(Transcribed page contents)
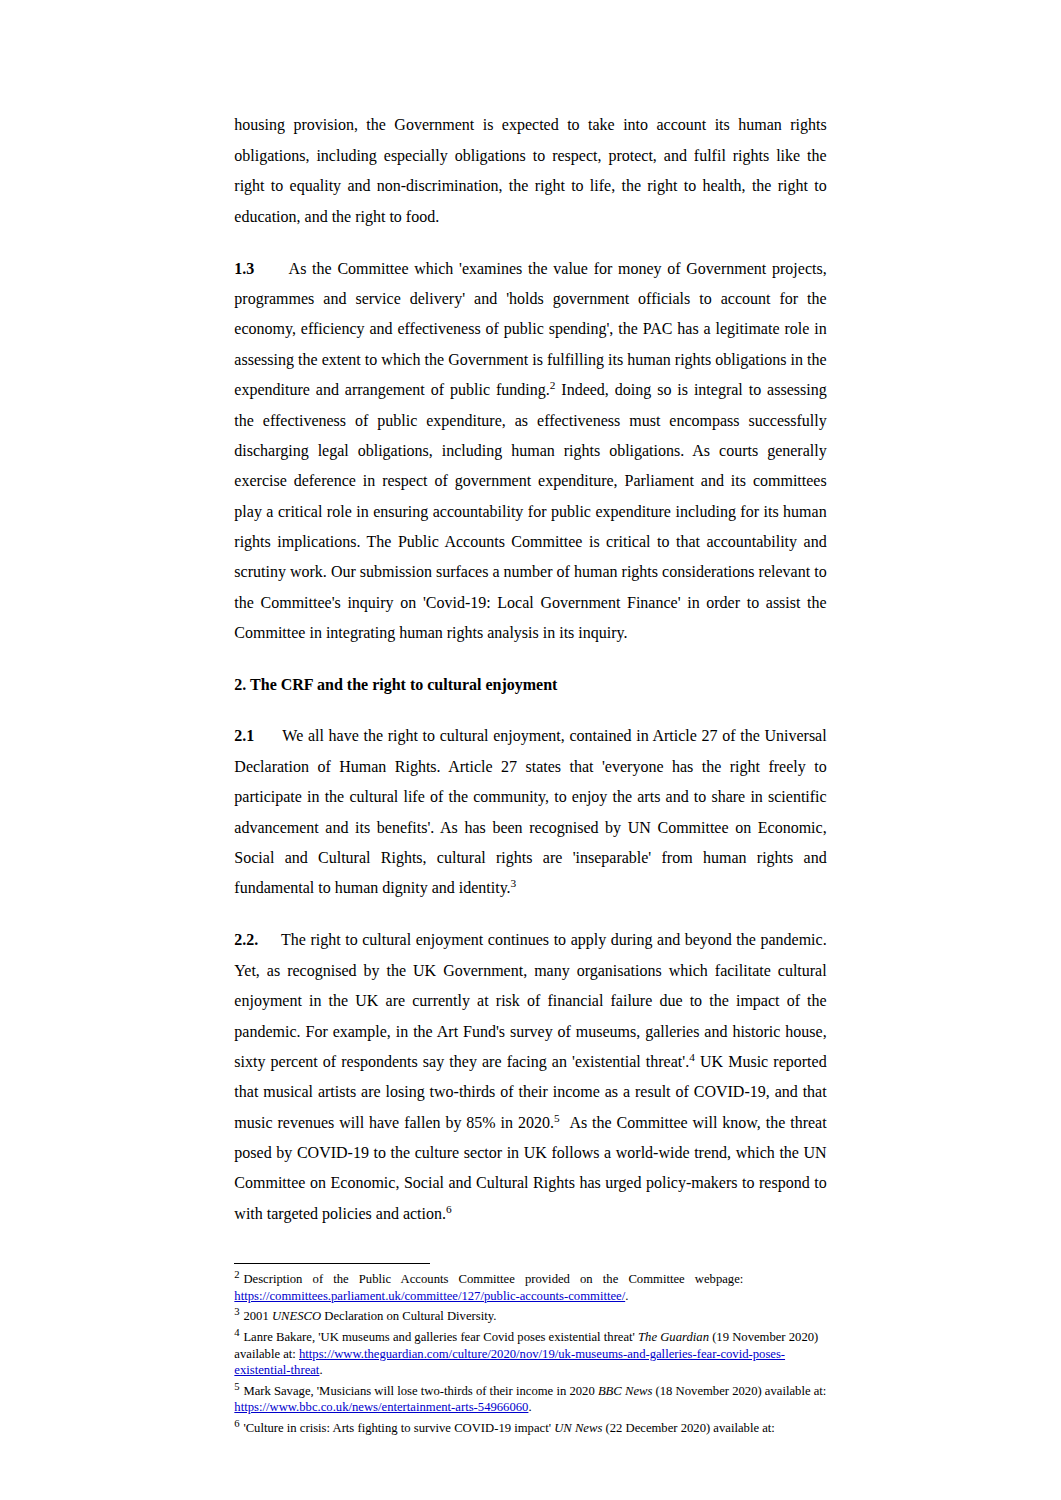housing provision, the Government is expected to take into account its human rights obligations, including especially obligations to respect, protect, and fulfil rights like the right to equality and non-discrimination, the right to life, the right to health, the right to education, and the right to food.
1.3 As the Committee which 'examines the value for money of Government projects, programmes and service delivery' and 'holds government officials to account for the economy, efficiency and effectiveness of public spending', the PAC has a legitimate role in assessing the extent to which the Government is fulfilling its human rights obligations in the expenditure and arrangement of public funding.2 Indeed, doing so is integral to assessing the effectiveness of public expenditure, as effectiveness must encompass successfully discharging legal obligations, including human rights obligations. As courts generally exercise deference in respect of government expenditure, Parliament and its committees play a critical role in ensuring accountability for public expenditure including for its human rights implications. The Public Accounts Committee is critical to that accountability and scrutiny work. Our submission surfaces a number of human rights considerations relevant to the Committee's inquiry on 'Covid-19: Local Government Finance' in order to assist the Committee in integrating human rights analysis in its inquiry.
2. The CRF and the right to cultural enjoyment
2.1 We all have the right to cultural enjoyment, contained in Article 27 of the Universal Declaration of Human Rights. Article 27 states that 'everyone has the right freely to participate in the cultural life of the community, to enjoy the arts and to share in scientific advancement and its benefits'. As has been recognised by UN Committee on Economic, Social and Cultural Rights, cultural rights are 'inseparable' from human rights and fundamental to human dignity and identity.3
2.2. The right to cultural enjoyment continues to apply during and beyond the pandemic. Yet, as recognised by the UK Government, many organisations which facilitate cultural enjoyment in the UK are currently at risk of financial failure due to the impact of the pandemic. For example, in the Art Fund's survey of museums, galleries and historic house, sixty percent of respondents say they are facing an 'existential threat'.4 UK Music reported that musical artists are losing two-thirds of their income as a result of COVID-19, and that music revenues will have fallen by 85% in 2020.5 As the Committee will know, the threat posed by COVID-19 to the culture sector in UK follows a world-wide trend, which the UN Committee on Economic, Social and Cultural Rights has urged policy-makers to respond to with targeted policies and action.6
2 Description of the Public Accounts Committee provided on the Committee webpage:
https://committees.parliament.uk/committee/127/public-accounts-committee/.
32001 UNESCO Declaration on Cultural Diversity.
4 Lanre Bakare, 'UK museums and galleries fear Covid poses existential threat' The Guardian (19 November 2020)
available at: https://www.theguardian.com/culture/2020/nov/19/uk-museums-and-galleries-fear-covid-poses-existential-threat.
5 Mark Savage, 'Musicians will lose two-thirds of their income in 2020 BBC News (18 November 2020) available at:
https://www.bbc.co.uk/news/entertainment-arts-54966060.
6'Culture in crisis: Arts fighting to survive COVID-19 impact' UN News (22 December 2020) available at:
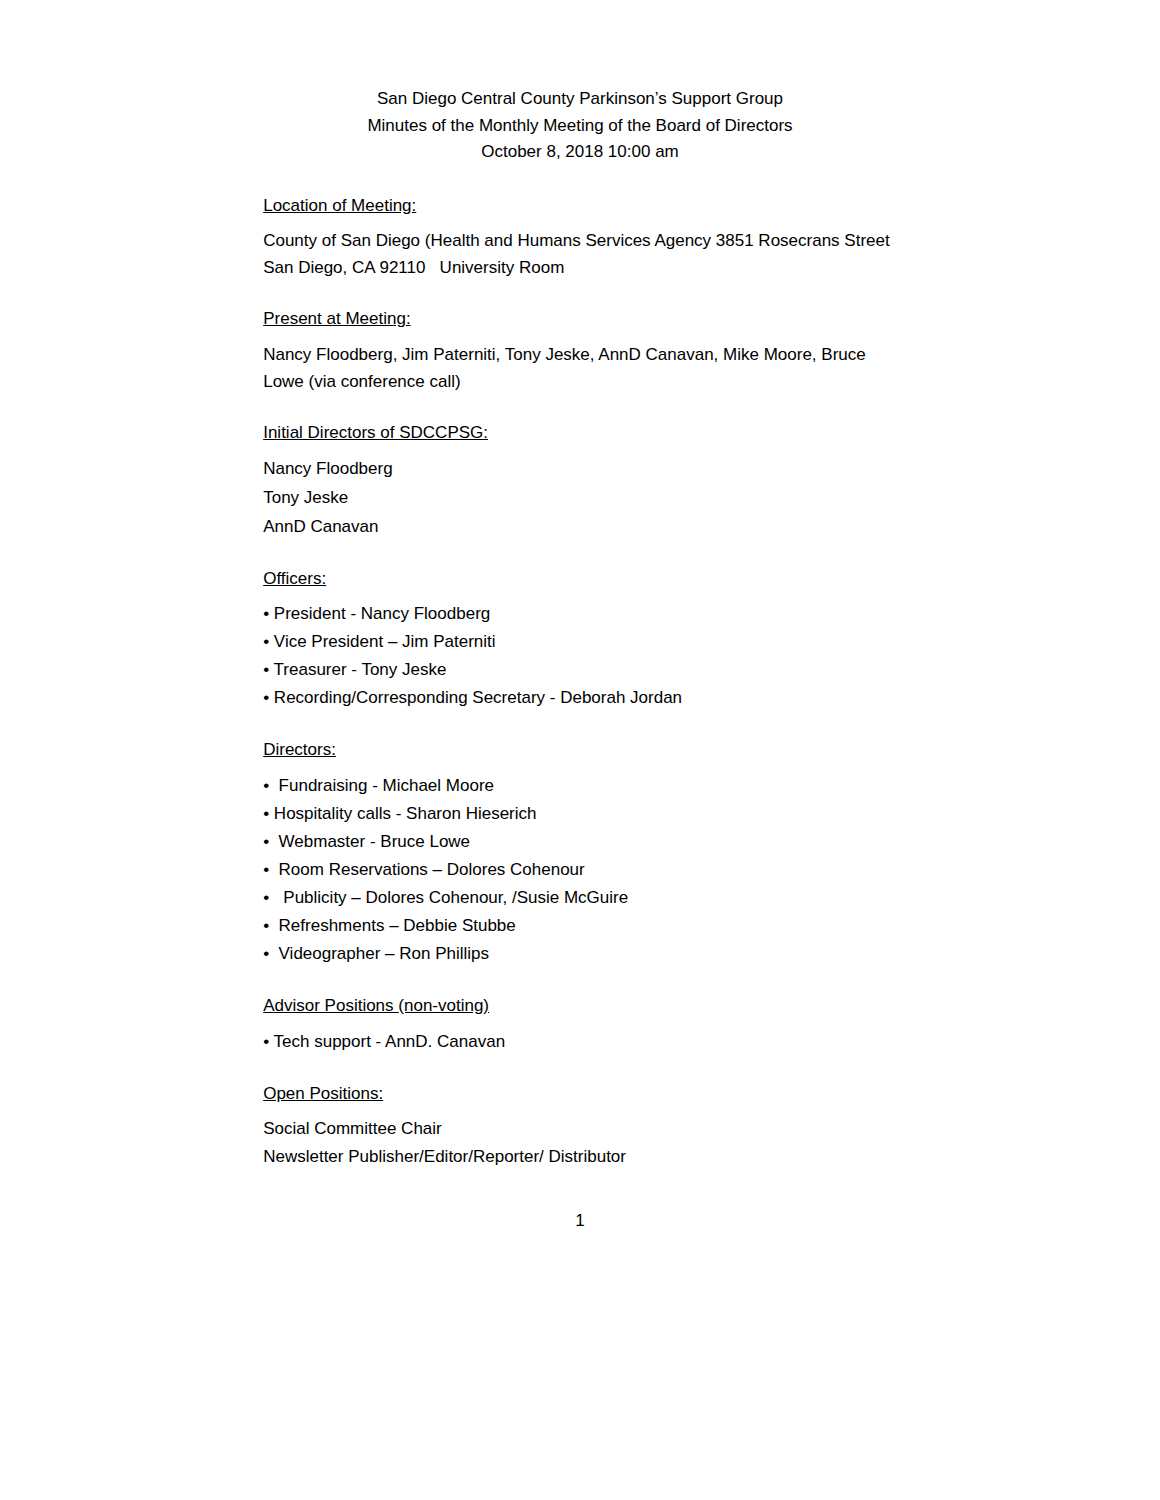San Diego Central County Parkinson’s Support Group
Minutes of the Monthly Meeting of the Board of Directors
October 8, 2018 10:00 am
Location of Meeting:
County of San Diego (Health and Humans Services Agency 3851 Rosecrans Street San Diego, CA 92110 University Room
Present at Meeting:
Nancy Floodberg, Jim Paterniti, Tony Jeske, AnnD Canavan, Mike Moore, Bruce Lowe (via conference call)
Initial Directors of SDCCPSG:
Nancy Floodberg
Tony Jeske
AnnD Canavan
Officers:
• President - Nancy Floodberg
• Vice President – Jim Paterniti
• Treasurer - Tony Jeske
• Recording/Corresponding Secretary - Deborah Jordan
Directors:
• Fundraising - Michael Moore
• Hospitality calls - Sharon Hieserich
• Webmaster - Bruce Lowe
• Room Reservations – Dolores Cohenour
• Publicity – Dolores Cohenour, /Susie McGuire
• Refreshments – Debbie Stubbe
• Videographer – Ron Phillips
Advisor Positions (non-voting)
• Tech support - AnnD. Canavan
Open Positions:
Social Committee Chair
Newsletter Publisher/Editor/Reporter/ Distributor
1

DIRECTIONS =
A word-for-word copy of the entries above is needed, with every picture dropped.

EXERCISE OUTPUT =
housing provision, the Government is expected to take into account its human rights obligations, including especially obligations to respect, protect, and fulfil rights like the right to equality and non-discrimination, the right to life, the right to health, the right to education, and the right to food.
1.3 As the Committee which 'examines the value for money of Government projects, programmes and service delivery' and 'holds government officials to account for the economy, efficiency and effectiveness of public spending', the PAC has a legitimate role in assessing the extent to which the Government is fulfilling its human rights obligations in the expenditure and arrangement of public funding.2 Indeed, doing so is integral to assessing the effectiveness of public expenditure, as effectiveness must encompass successfully discharging legal obligations, including human rights obligations. As courts generally exercise deference in respect of government expenditure, Parliament and its committees play a critical role in ensuring accountability for public expenditure including for its human rights implications. The Public Accounts Committee is critical to that accountability and scrutiny work. Our submission surfaces a number of human rights considerations relevant to the Committee's inquiry on 'Covid-19: Local Government Finance' in order to assist the Committee in integrating human rights analysis in its inquiry.
2. The CRF and the right to cultural enjoyment
2.1 We all have the right to cultural enjoyment, contained in Article 27 of the Universal Declaration of Human Rights. Article 27 states that 'everyone has the right freely to participate in the cultural life of the community, to enjoy the arts and to share in scientific advancement and its benefits'. As has been recognised by UN Committee on Economic, Social and Cultural Rights, cultural rights are 'inseparable' from human rights and fundamental to human dignity and identity.3
2.2. The right to cultural enjoyment continues to apply during and beyond the pandemic. Yet, as recognised by the UK Government, many organisations which facilitate cultural enjoyment in the UK are currently at risk of financial failure due to the impact of the pandemic. For example, in the Art Fund's survey of museums, galleries and historic house, sixty percent of respondents say they are facing an 'existential threat'.4 UK Music reported that musical artists are losing two-thirds of their income as a result of COVID-19, and that music revenues will have fallen by 85% in 2020.5 As the Committee will know, the threat posed by COVID-19 to the culture sector in UK follows a world-wide trend, which the UN Committee on Economic, Social and Cultural Rights has urged policy-makers to respond to with targeted policies and action.6
2 Description of the Public Accounts Committee provided on the Committee webpage:
https://committees.parliament.uk/committee/127/public-accounts-committee/.
32001 UNESCO Declaration on Cultural Diversity.
4 Lanre Bakare, 'UK museums and galleries fear Covid poses existential threat' The Guardian (19 November 2020)
available at: https://www.theguardian.com/culture/2020/nov/19/uk-museums-and-galleries-fear-covid-poses-existential-threat.
5 Mark Savage, 'Musicians will lose two-thirds of their income in 2020 BBC News (18 November 2020) available at:
https://www.bbc.co.uk/news/entertainment-arts-54966060.
6'Culture in crisis: Arts fighting to survive COVID-19 impact' UN News (22 December 2020) available at:
San Diego Central County Parkinson’s Support Group
Minutes of the Monthly Meeting of the Board of Directors
October 8, 2018 10:00 am
Location of Meeting:
County of San Diego (Health and Humans Services Agency 3851 Rosecrans Street San Diego, CA 92110 University Room
Present at Meeting:
Nancy Floodberg, Jim Paterniti, Tony Jeske, AnnD Canavan, Mike Moore, Bruce Lowe (via conference call)
Initial Directors of SDCCPSG:
Nancy Floodberg
Tony Jeske
AnnD Canavan
Officers:
• President - Nancy Floodberg
• Vice President – Jim Paterniti
• Treasurer - Tony Jeske
• Recording/Corresponding Secretary - Deborah Jordan
Directors:
• Fundraising - Michael Moore
• Hospitality calls - Sharon Hieserich
• Webmaster - Bruce Lowe
• Room Reservations – Dolores Cohenour
• Publicity – Dolores Cohenour, /Susie McGuire
• Refreshments – Debbie Stubbe
• Videographer – Ron Phillips
Advisor Positions (non-voting)
• Tech support - AnnD. Canavan
Open Positions:
Social Committee Chair
Newsletter Publisher/Editor/Reporter/ Distributor
1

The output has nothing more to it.